◆ **Brief**
Swap "excessive haste" for "undue haste" in the passage about the occupation of Iraq, and write out the part that begins at the words "The fragility of" and stops after "of the country.".

The fragility of the election results likewise became apparent in the difficult negotiations over the drafting of the provisional constitution. These nearly broke down over a number of issues, one of which was the excessive haste on the part of the current U.S. Administration to get the constitution out before the deadline it had set for itself, as well as, and even more importantly, the fear that the federalist formula proposed in the draft constitution would lead to the partitioning of the country.

From around mid-2004, statements by officials of the coalition indicated its incipient dissolution resulting from a combination of factors. These include escalating attacks by the resistance, a development concealed by a media blackout; rising popular opposition to the occupation both in Iraq and in the lead coalition countries (April 2005 witnessed anti-occupation demonstrations which began in the same Firdaws Square from which the statue of Saddam Hussein had been removed); and an accumulation of reports on the practices of the occupying authorities and the regime. These reports exposed human rights violations and corruption in the disposal of the Iraqi people’s wealth and resources.

◆ **Data**
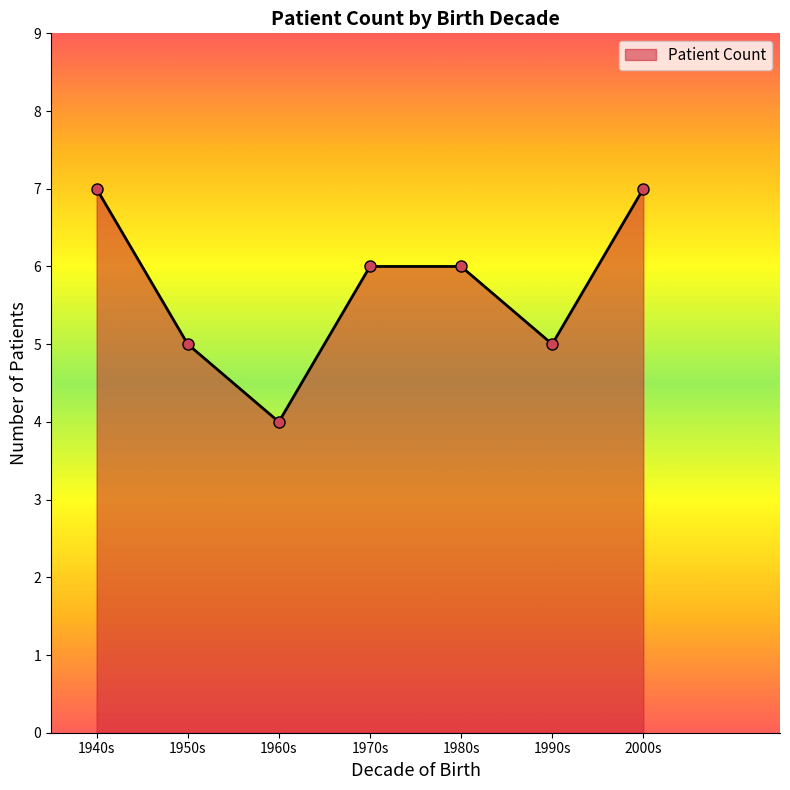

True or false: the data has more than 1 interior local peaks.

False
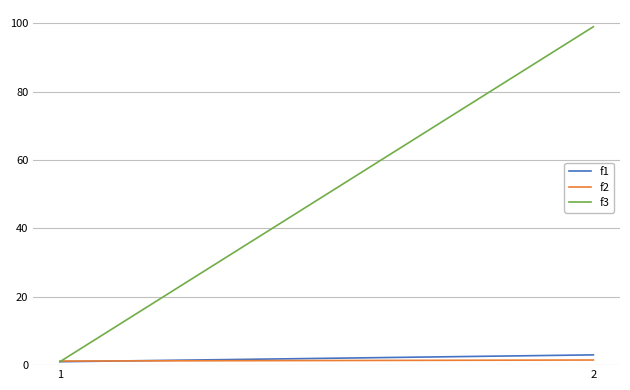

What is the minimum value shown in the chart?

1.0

◆ **Response to this task**
The fragility of the election results likewise became apparent in the difficult negotiations over the drafting of the provisional constitution. These nearly broke down over a number of issues, one of which was the undue haste on the part of the current U.S. Administration to get the constitution out before the deadline it had set for itself, as well as, and even more importantly, the fear that the federalist formula proposed in the draft constitution would lead to the partitioning of the country.